Kvit : très certainement la plus rare, la robe se rapproche à un cheval blanc. Il s’agit du gène Dun ajouté à une robe de base déjà fortement diluée comme un crème, un perlino ou bien un smoky crème dun. La rareté de cette robe peut très certainement être due au rejet des yeux bleus par les éleveurs Fjords. Les marques primitives sont très peu marquées voir invisibles.

Le Fjord dans le monde

L’élevage du poney Fjord remonte à 1843 où, à Hjerkin, le premier Haras norvégien ouvrit ses portes. A cette époque, le poney Fjord, comme beaucoup de ses semblables, n’était pas élevé pour le loisir mais comme cheval de travail. Deux noms sont à retenir, il s’agit de deux étalons fondateurs qui ont permis à la lignée du Fjord d’être fondée et reconnue : Rosendalborken l 8 (né en 1863) et Njal 166 (né en 1891).

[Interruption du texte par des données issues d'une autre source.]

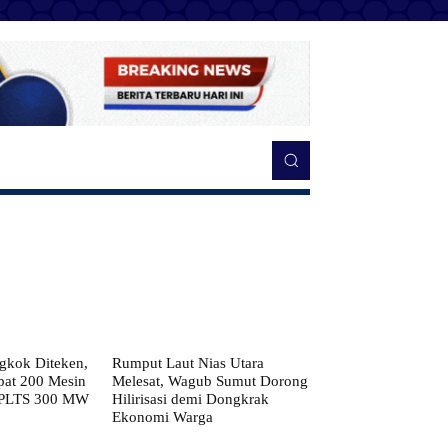
kok Diteken,
Rumput Laut Nias Utara
pat 200 Mesin
Melesat, Wagub Sumut Dorong
 PLTS 300 MW
Hilirisasi demi Dongkrak
Ekonomi Warga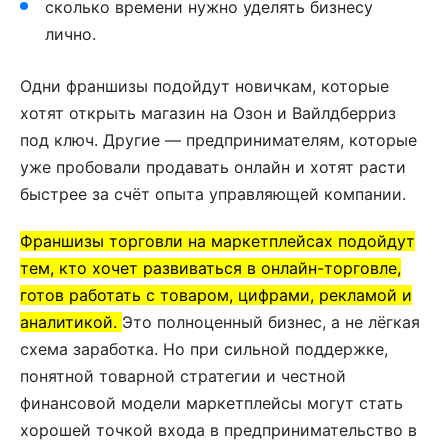
сколько времени нужно уделять бизнесу
лично.
Одни франшизы подойдут новичкам, которые
хотят открыть магазин на Озон и Вайлдберриз
под ключ. Другие — предпринимателям, которые
уже пробовали продавать онлайн и хотят расти
быстрее за счёт опыта управляющей компании.
Франшизы торговли на маркетплейсах подойдут
тем, кто хочет развиваться в онлайн-торговле,
готов работать с товаром, цифрами, рекламой и
аналитикой.
Это полноценный бизнес, а не лёгкая
схема заработка. Но при сильной поддержке,
понятной товарной стратегии и честной
финансовой модели маркетплейсы могут стать
хорошей точкой входа в предпринимательство в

En tant que symbole national de la Norvège, le Fjord a bien sûr un studbook qui lui est attribué depuis 1940. Depuis, le Danemark, l’Allemagne, la Suède, les Pays-bas, la Belgique, la Suisse, les Etats-Unis, la France ainsi que l’Ecosse en 1997, se sont succédées pour créer leurs propres studbooks.

En France, le poney Fjord est fortement apprécié en Alsace où les élevages sont les plus nombreux. Une forte densité d’élevage de Fjord est aussi présent en Basse Normandie, Bretagne et Midi-Pyrénées. On peut aussi retrouver des éleveurs dans le Nord de la Picardie (où est également élevé le Henson, issu de croisements avec le Fjord).